━━━ Supplied records
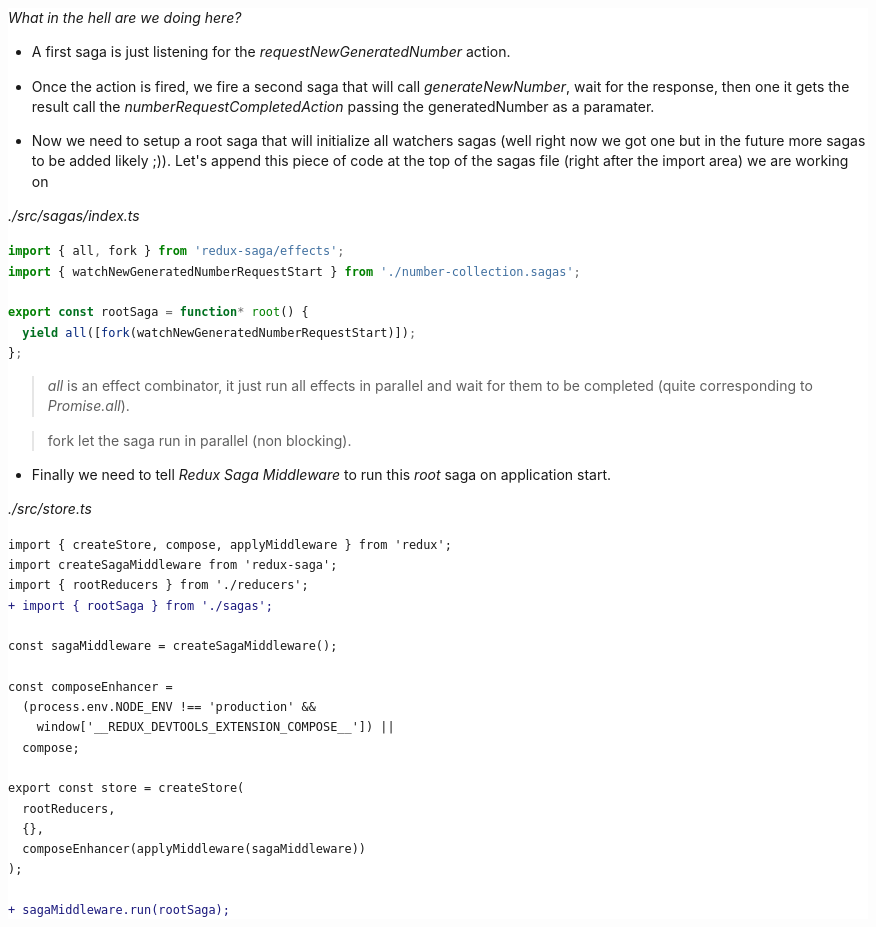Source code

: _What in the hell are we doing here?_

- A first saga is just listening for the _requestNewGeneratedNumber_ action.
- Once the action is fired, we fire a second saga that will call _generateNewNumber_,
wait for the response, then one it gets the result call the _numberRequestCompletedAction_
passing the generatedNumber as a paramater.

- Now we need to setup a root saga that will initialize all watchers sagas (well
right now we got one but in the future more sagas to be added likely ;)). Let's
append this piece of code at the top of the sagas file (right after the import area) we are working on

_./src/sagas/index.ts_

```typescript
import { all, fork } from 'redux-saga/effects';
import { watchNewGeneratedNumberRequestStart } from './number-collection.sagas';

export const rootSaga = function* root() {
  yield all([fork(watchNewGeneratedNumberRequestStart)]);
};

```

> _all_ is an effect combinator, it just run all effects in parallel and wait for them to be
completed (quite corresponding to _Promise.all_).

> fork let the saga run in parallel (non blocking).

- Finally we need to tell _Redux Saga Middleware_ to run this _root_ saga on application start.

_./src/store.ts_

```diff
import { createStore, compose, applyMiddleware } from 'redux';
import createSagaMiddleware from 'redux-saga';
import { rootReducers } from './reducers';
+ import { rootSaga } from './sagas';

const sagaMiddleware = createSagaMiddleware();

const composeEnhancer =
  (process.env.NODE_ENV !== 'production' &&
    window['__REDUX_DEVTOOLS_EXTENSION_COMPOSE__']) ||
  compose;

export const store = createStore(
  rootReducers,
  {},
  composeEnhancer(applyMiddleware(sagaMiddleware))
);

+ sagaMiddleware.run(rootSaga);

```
━━━━━━
How to complete this task: Would you please retype all the data exactly? Leave out whatever pictures it holds.

Solution:
Source code

: _What in the hell are we doing here?_

- A first saga is just listening for the _requestNewGeneratedNumber_ action.
- Once the action is fired, we fire a second saga that will call _generateNewNumber_,
wait for the response, then one it gets the result call the _numberRequestCompletedAction_
passing the generatedNumber as a paramater.

- Now we need to setup a root saga that will initialize all watchers sagas (well
right now we got one but in the future more sagas to be added likely ;)). Let's
append this piece of code at the top of the sagas file (right after the import area) we are working on

_./src/sagas/index.ts_

```typescript
import { all, fork } from 'redux-saga/effects';
import { watchNewGeneratedNumberRequestStart } from './number-collection.sagas';

export const rootSaga = function* root() {
  yield all([fork(watchNewGeneratedNumberRequestStart)]);
};

```

> _all_ is an effect combinator, it just run all effects in parallel and wait for them to be
completed (quite corresponding to _Promise.all_).

> fork let the saga run in parallel (non blocking).

- Finally we need to tell _Redux Saga Middleware_ to run this _root_ saga on application start.

_./src/store.ts_

```diff
import { createStore, compose, applyMiddleware } from 'redux';
import createSagaMiddleware from 'redux-saga';
import { rootReducers } from './reducers';
+ import { rootSaga } from './sagas';

const sagaMiddleware = createSagaMiddleware();

const composeEnhancer =
  (process.env.NODE_ENV !== 'production' &&
    window['__REDUX_DEVTOOLS_EXTENSION_COMPOSE__']) ||
  compose;

export const store = createStore(
  rootReducers,
  {},
  composeEnhancer(applyMiddleware(sagaMiddleware))
);

+ sagaMiddleware.run(rootSaga);

```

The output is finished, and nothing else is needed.